The local team has repeatedly proposed optimizing intelligent cockpits and adjusting pure electric model configurations for the Chinese market, but resource allocation priorities have consistently leaned towards overseas markets. Even after the management completed its localization replacement, the core product definition authority was not simultaneously delegated. Attempts to create models that align with domestic user needs and generate buzz are constantly restricted, making the development path arduous.

Despite the clear adjustment trajectory of Beijing Hyundai over the past six months—streamlining the dealer system, amplifying export business, launching a pure electric brand, and investing in new energy production capacity transformation—each step aims to address past market ills. However, from the perspective of ordinary car-buying users, these internal changes are completely imperceptible. With no continuously updated fuel vehicle models, no test-driveable pure electric new models, and no regular online and offline market presence, a disconnect has formed between internal actions and market silence.

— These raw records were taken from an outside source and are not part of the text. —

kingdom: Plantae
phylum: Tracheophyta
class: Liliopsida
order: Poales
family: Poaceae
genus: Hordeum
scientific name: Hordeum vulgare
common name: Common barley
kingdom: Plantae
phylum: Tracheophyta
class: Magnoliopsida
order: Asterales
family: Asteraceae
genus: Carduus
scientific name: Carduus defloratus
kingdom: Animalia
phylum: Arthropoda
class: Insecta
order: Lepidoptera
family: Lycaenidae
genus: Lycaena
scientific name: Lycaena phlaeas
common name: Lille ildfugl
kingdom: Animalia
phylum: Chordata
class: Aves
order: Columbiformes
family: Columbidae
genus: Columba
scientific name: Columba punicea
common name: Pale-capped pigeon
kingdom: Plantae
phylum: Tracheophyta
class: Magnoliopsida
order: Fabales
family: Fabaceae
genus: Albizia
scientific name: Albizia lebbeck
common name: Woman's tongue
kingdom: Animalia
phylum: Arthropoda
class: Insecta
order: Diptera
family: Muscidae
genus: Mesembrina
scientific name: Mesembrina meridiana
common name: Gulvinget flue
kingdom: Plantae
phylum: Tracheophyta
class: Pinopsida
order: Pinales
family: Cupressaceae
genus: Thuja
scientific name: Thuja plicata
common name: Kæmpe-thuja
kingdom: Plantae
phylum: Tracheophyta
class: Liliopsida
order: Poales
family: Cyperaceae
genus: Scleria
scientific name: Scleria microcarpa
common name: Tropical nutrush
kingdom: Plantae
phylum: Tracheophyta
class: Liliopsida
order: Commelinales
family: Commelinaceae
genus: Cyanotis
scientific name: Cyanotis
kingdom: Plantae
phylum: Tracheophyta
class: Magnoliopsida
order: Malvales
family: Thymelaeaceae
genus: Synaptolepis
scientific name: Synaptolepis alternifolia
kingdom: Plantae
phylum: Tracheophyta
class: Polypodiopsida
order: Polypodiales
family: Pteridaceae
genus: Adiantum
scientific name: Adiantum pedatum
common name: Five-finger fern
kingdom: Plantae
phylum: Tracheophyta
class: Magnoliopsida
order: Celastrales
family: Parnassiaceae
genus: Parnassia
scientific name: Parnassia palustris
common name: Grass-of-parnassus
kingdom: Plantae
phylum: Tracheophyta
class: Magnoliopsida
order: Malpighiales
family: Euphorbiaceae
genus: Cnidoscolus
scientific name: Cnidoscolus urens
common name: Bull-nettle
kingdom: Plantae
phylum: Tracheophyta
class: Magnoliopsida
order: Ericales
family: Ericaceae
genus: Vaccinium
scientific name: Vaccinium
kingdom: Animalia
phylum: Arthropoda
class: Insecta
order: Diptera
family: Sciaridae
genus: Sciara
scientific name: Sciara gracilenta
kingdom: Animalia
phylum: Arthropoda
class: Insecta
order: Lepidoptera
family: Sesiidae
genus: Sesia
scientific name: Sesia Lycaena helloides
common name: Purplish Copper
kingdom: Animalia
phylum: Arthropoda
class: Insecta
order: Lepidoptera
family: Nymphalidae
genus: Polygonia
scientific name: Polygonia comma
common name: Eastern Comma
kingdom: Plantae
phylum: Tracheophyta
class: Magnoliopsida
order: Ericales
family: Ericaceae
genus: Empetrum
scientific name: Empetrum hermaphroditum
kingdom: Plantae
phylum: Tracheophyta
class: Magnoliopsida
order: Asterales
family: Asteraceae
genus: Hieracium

Nevertheless, the upcoming Ioniq V in the second half of the year may become the core breakthrough point for Beijing Hyundai to reshape its market presence and open up long-term growth space. If the Ioniq V can align with domestic user needs in terms of three-electric capabilities, intelligent driving experience, and pricing strategy, while being supported by a comprehensive offline experience channel and regular marketing actions, it has the opportunity to regain market attention and bring Beijing Hyundai back into the public eye. Conversely, if the product lacks differentiated advantages, subsequent efforts will be like water without a source, and Beijing Hyundai will face even greater difficulties in revitalizing itself.

Li Fenggang's localization reform approach has already laid the groundwork. However, to revive the long-absent Beijing Hyundai, internal sorting alone is not enough. More product and resource autonomy from the Korean headquarters is needed to translate the years of layout in transformation into market actions that consumers can see and feel. Only in this way can Beijing Hyundai break the deadlock and revitalize itself in this fiercely competitive market, regaining its former glory.